Sunday April 23. We drive to Pinnawela, where an orphanage has been set up for young elephants found abandoned, and also for some injured or blind elephants. We see them feeding on tree bark, then they are led through the village to a nearby river to drink and be washed. We give some of the local children pens, which we had brought with us, as they are in short supply in Sri Lanka.

After lunch, we visit the Royal Botanical Gardens in Kandy, also called the Perideniya Gardens. It has a collection of some 4,000 plants and trees. Lord Louis Mountbatten was stationed in the "Great Circle" in the gardens during World War II. Around the Great Circle are many trees planted by visiting heads of state and VIPs, mainly from Britain and India. The gardens are also home to a large colony of fruit bats.

Then we visit the Temple of the Sacred Tooth, built during the 18th century. It still bears scaffolding following a terrorist attack in 1998, and we are subjected to three body searches.

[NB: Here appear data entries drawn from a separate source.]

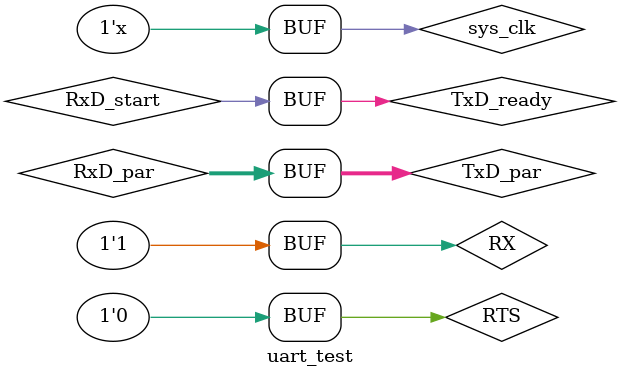
<source format=v>
`timescale 1ns / 1ps


module uart_test;

	// Inputs
	reg sys_clk;
	reg RTS;
	reg RX;
	wire [7:0] RxD_par;
	wire RxD_start;

	// Outputs
	wire CTS;
	wire TX;
	wire [7:0] TxD_par;
	wire TxD_ready;

	// Instantiate the Unit Under Test (UUT)
	UART_IP uut (
		.sys_clk(sys_clk),		 
		.CTS(CTS), 
		.RTS(RTS),
		.TX(TX), 
		.RX(RX), 
		.TxD_par(TxD_par), 
		.TxD_ready(TxD_ready), 
		.RxD_par(RxD_par), 
		.RxD_start(RxD_start)
	);
	
	
	// Loop parallel ouput as input
	assign RxD_par = TxD_par;
	assign RxD_start = TxD_ready;

	initial begin
		// Initialize Inputs
		sys_clk = 0;
		RTS = 0; // active low
		RX = 1;
		//RxD_par = 0;
		//RxD_start = 0;

		// Wait 100 ns for global reset to finish
		#5000;
      
		// Add stimulus here
		#0 RX = 0; //Start bit
		#8680 RX = 0; //bit 0 
		#8680 RX = 1; //bit 1
		#8680 RX = 0; //bit 2
		#8680 RX = 1; //bit 3
		#8680 RX = 0; //bit 4 
		#8680 RX = 1; //bit 5
		#8680 RX = 0; //bit 6
		#8680 RX = 0; //bit 7
		#8680 RX = 1; //Stop bit
		#8680 RX = 0; //Start bit
		#8680 RX = 1; //bit 0 
		#8680 RX = 1; //bit 1
		#8680 RX = 0; //bit 2
		#8680 RX = 1; //bit 3
		#8680 RX = 0; //bit 4 
		#8680 RX = 1; //bit 5
		#8680 RX = 0; //bit 6
		#8680 RX = 1; //bit 7
		#8680 RX = 1; //Stop bit
		#8680 RX = 0; //Start bit
		#8680 RX = 1; //bit 0 
		#8680 RX = 1; //bit 1
		#8680 RX = 0; //bit 2
		#8680 RX = 1; //bit 3
		#8680 RX = 0; //bit 4 
		#8680 RX = 1; //bit 5
		#8680 RX = 0; //bit 6
		#8680 RX = 1; //bit 7
		#8680 RX = 1; //Stop bit
		#8680 RX = 0; //Start bit
		#8680 RX = 1; //bit 0 
		#8680 RX = 1; //bit 1
		#8680 RX = 0; //bit 2
		#8680 RX = 1; //bit 3
		#8680 RX = 0; //bit 4 
		#8680 RX = 1; //bit 5
		#8680 RX = 0; //bit 6
		#8680 RX = 1; //bit 7
		#8680 RX = 1; //Stop bit
		#20000
		#8680 RX = 0; //Start bit
		#8680 RX = 1; //bit 0 
		#8680 RX = 1; //bit 1
		#8680 RX = 0; //bit 2
		#8680 RX = 1; //bit 3
		#8680 RX = 0; //bit 4 
		#8680 RX = 1; //bit 5
		#8680 RX = 0; //bit 6
		#8680 RX = 1; //bit 7
		#8680 RX = 1; //Stop bit

	end
	
	always begin
		#2.5 sys_clk <= !sys_clk;
	end
      
endmodule


</source>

The Temple is said to contain a tooth snatched from the funeral pyre of Buddha in 543 BC. The Temple of the Sacred Tooth is the innermost in a series of temples. Women bring in (buy if necessary) lotus flowers as gifts, which are left outside the highly decorated casket containing the tooth. Outside the casket are dozens of Buddhists, seated in meditation. We feel guilty about disturbing what is, for them, a deeply religious moment.

Wednesday April 26. Dawn breaks to the sound of thunder. It's not the monsoon season, but the ensuing storm shows us what it is like! Torrential rain, backed by thunder and lightning, leaves the ground thoroughly waterlogged. Gradually after breakfast the sky brightens, the sun appears and all the water has evaporated by midday. We spend a relaxing day, with a short walk in the resort, bustling with children as they finish school for the day. We return to the hotel for lunch, after which we head for the beach. The sea is too rough and the currents dangerously strong for swimming, but we paddle in the Indian Ocean then relax a while, briefly entertained by playful chipmunks, then the amazing sight of a 3ft long lizard, which is camera shy.